TABANAN, Balipolitika.com- Fraksi PDI Perjuangan DPRD Kabupaten Tabanan mendorong lahirnya rekomendasi secara kelembagaan untuk menggelar Focus Group Discussion (FGD) khusus. Diskusi terarah ini difokuskan guna membedah dan merumuskan solusi atas berbagai persoalan fundamental di sektor pendidikan daerah, mulai dari polemik Seleksi Penerimaan Murid Baru (SPMB) hingga kesiapan infrastruktur penunjang di seluruh sekolah.

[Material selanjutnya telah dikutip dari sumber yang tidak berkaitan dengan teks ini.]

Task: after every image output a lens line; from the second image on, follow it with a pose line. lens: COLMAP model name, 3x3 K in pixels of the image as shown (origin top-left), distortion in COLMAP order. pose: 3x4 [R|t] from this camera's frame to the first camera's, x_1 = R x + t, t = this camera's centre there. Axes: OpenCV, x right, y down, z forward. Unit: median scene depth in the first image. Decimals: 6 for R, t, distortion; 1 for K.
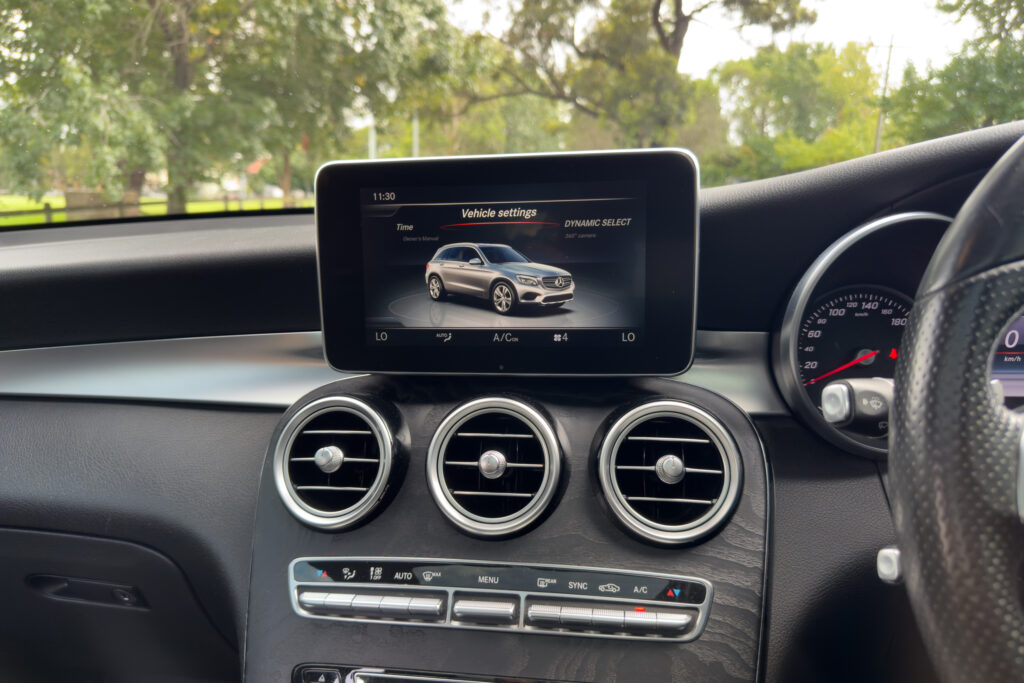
lens RADIAL K [[717.1, 0, 512.0], [0, 717.1, 341.5], [0, 0, 1]] dist [0.122051, -0.211592]
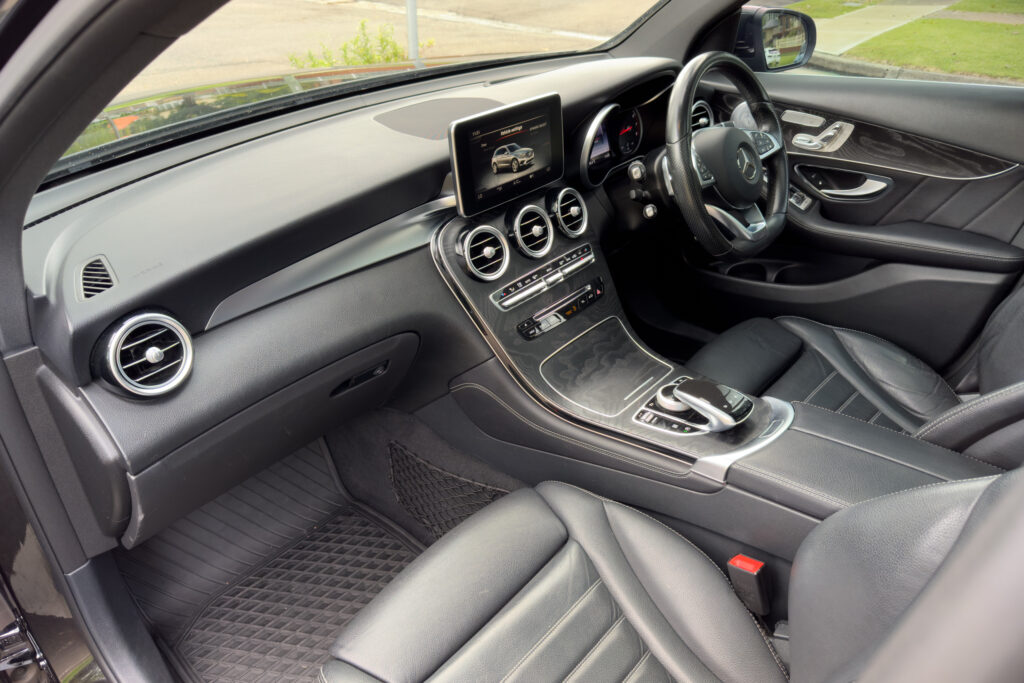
lens RADIAL K [[717.1, 0, 512.0], [0, 717.1, 341.5], [0, 0, 1]] dist [0.122051, -0.211592]
pose [[0.545095, -0.424220, 0.723124, -2.050447], [0.165562, 0.900014, 0.403191, -0.515548], [-0.821864, -0.100056, 0.560828, -0.420415]]
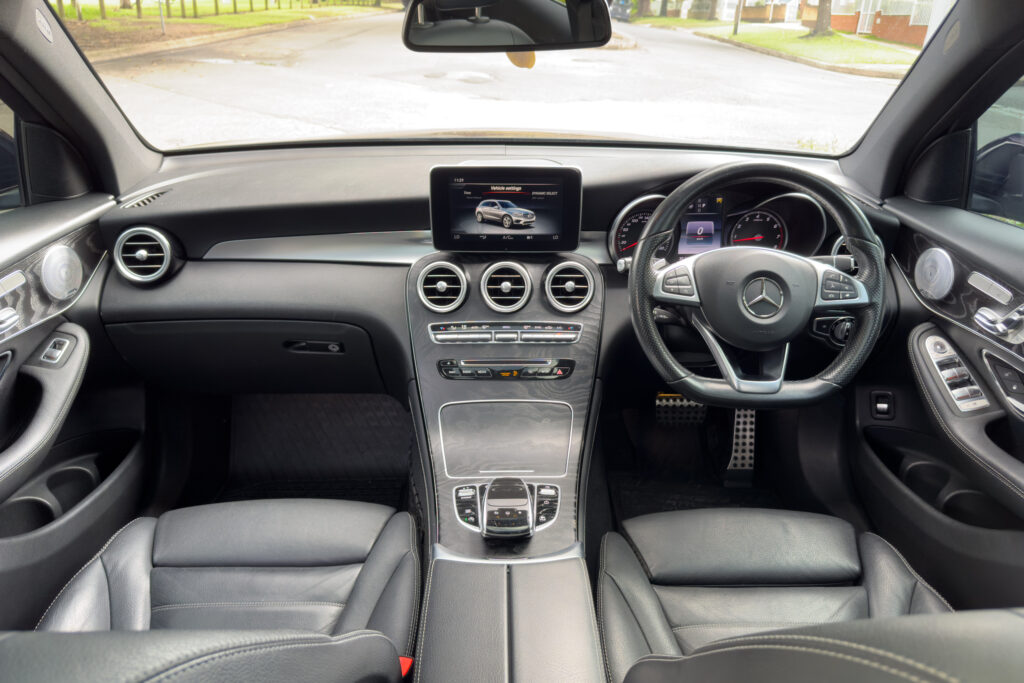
lens RADIAL K [[704.4, 0, 524.6], [0, 704.4, 333.0], [0, 0, 1]] dist [0.129225, -0.191007]
pose [[0.983724, -0.039467, 0.175297, -0.408629], [-0.003767, 0.970836, 0.239714, -0.280765], [-0.179645, -0.236473, 0.954887, -1.501113]]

Usulan strategis tersebut disampaikan langsung oleh Ketua Fraksi PDIP DPRD Tabanan, I Putu Eka Putra Nurcahyadi, saat berlangsungnya rapat paripurna internal di Gedung Dewan, Rabu (22/7/2026). Pihaknya menilai perlunya pembenahan sistemik yang lebih kuat agar dinamika permasalahan pendidikan tidak terus berulang dan menjadi beban saban tahun.
“Kami mengharapkan adanya rekomendasi secara lembaga dari DPRD Tabanan agar ada semacam FGD untuk membangun sistem pendidikan, terutama untuk menyikapi persoalan-persoalan setiap tahun, misalnya SPMB,” tegas Eka Putra Nurcahyadi.
Politikus asal Marga ini membeberkan fakta lapangan terkait adanya ketimpangan serapan murid yang cukup mencolok. Beberapa sekolah di luar Kecamatan Tabanan dilaporkan tidak mampu memenuhi kapasitas rombongan belajar (rombel). Sebaliknya, sejumlah sekolah di kawasan perkotaan justru mengalami kelebihan muatan (overload) akibat stigma ‘sekolah favorit’ yang masih melekat kuat di tengah masyarakat.
Eka mewanti-wanti jika kondisi ini dibiarkan tanpa penanganan konkret, maka persepsi publik mengenai kualitas pendidikan yang berpusat di kota saja akan makin mengakar. Pihaknya tidak ingin manajemen pendidikan di Tabanan terkesan bekerja monoton dan membiarkan ketimpangan tersebut berlarut-larut.
“Tapi kami harus pastikan juga untuk memberikan pemerataan murid. Kalau ini dibiarkan, seolah-olah sekolah yang bagus ada di kota saja,” kritiknya tajam.
Selain persoalan distribusi peserta didik, Fraksi PDIP juga mendesak adanya evaluasi menyeluruh terkait kelengkapan tenaga pendidik serta kelayakan fasilitas sarana dan prasarana. Hal ini penting untuk memastikan apakah implementasi kebijakan zonasi yang berjalan normatif di atas kertas sudah ditopang oleh pemenuhan standar fasilitas yang merata di lapangan.
Pihak legislatif tancap gas meminta agar momentum pasca-SPMB dan Masa Pengenalan Lingkungan Sekolah (MPLS) ini langsung dimanfaatkan untuk melakukan pembenahan. Jangan sampai isu krusial ini mendadak dingin atau sengaja didiamkan tanpa melahirkan rekomendasi kebijakan yang mengikat.
“Secara aturan zonasi sudah benar, tidak ada sekolah favorit. Cuma kita harus mengetahui juga kondisi sekolah kita semua, apakah sudah lengkap tenaga pendidikannya dan fasilitasnya memadai. Kebetulan momen SPMB dan MPLS baru saja lewat. Persoalan ini masih sangat relevan, jangan sampai dingin,” pungkasnya. (BP/CHA).